My Few Thoughts on OpenAI's o1 family models

Thinking Models Are Good Models

This time, OpenAI's latest o1 family models (o1, o1-preview, and o1-mini) are indeed very powerful, with remarkably impressive performance. I think the most noteworthy points are: 1. They possess extremely strong logical reasoning abilities; 2. The models come with built-in CoT (Chain of Thoughts), requiring minimal user prompting.

I consider these two points very important because in the past, when faced with complex mathematical problems, these language models were often just "guessing answers" rather than truly reasoning step by step. But this time it's different. OpenAI has specifically integrated RL and CoT based on GPT-4o, as well as added special "Reasoning tokens," making the model truly "think."

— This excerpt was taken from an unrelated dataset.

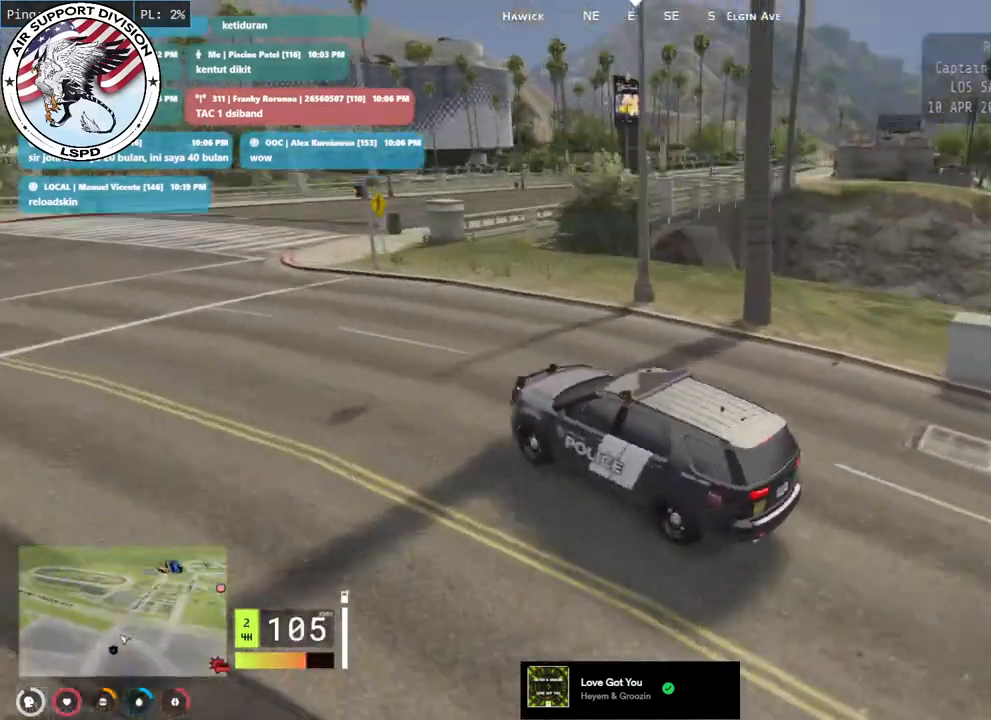
{"keys": ["d", "s"], "mouse": [], "events": [[317, "d", "down"]]}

For example, when I asked o1-preview and o1-mini to calculate 279563 multiplied by 356104, they were both able to "think" first, self-reflect and correct during the thinking process, and then give the answer. Upon verification, both were correct. In the past, this task would have yielded completely incorrect results from LLMs - they would either guess or make fatal logical errors between steps. The same improvement was evident when I gave them the most challenging math problems in 2024 College Entrance Exam in China (check result here). Additionally, I tested them with several questions from the national competitions this year, and the results were also very good. So we can see that this iteration of models performs very strongly on reasoning-related tasks. Logically rigorous and self-consistent reasoning is a necessary condition for us to reach the next level of AI, namely Agent, after all, the latter needs to be able to act on behalf of humans. We can't allow them to make any mistakes, otherwise, it could lead to catastrophic consequences. (Read more about Agent and Model Autonomy here)

Moreover, we can notice the prompt "thought for x seconds". For instance, o1-preview's "thinking" time is relatively long, while mini's "thinking" time is shorter (because the latter has been specifically fine-tuned on competitive math problems). I think the potential this brings is limitless. Now it's "thinking" for a few seconds or minutes, in the future it will be "thinking" for months, making more complex reasoning and analysis, and obtaining more accurate and logical results.

These two phenomena remind me of System 1 and 2 that I mentioned in this article I wrote about possible future improvements in model reasoning abilities. These two concepts were originally used to describe human brain thinking, but now I see that o1 also has this characteristic. By definition, System 1 is responsible for intuitive fast thinking, like 1+1=2; System 2 is responsible for complex thinking that requires reasoning, such as complex mathematical problems, etc. More precise thinking can yield better and deeper results. This reminds me of another article I wrote, where I mentioned that if future models could reach the level of Nobel Prize winners, we could have hundreds of such AI copies form a research group and give them months to "think" and conduct research. Now it seems that models are already very strong in logical reasoning, biology, and other fields, so I believe the probability of this phenomenon occurring is very high. I'm looking forward to seeing AI assist humans in developing important drugs, discovering new materials, and even proving mathematical theorems in the future.

The future of humanity looks bright at the moment.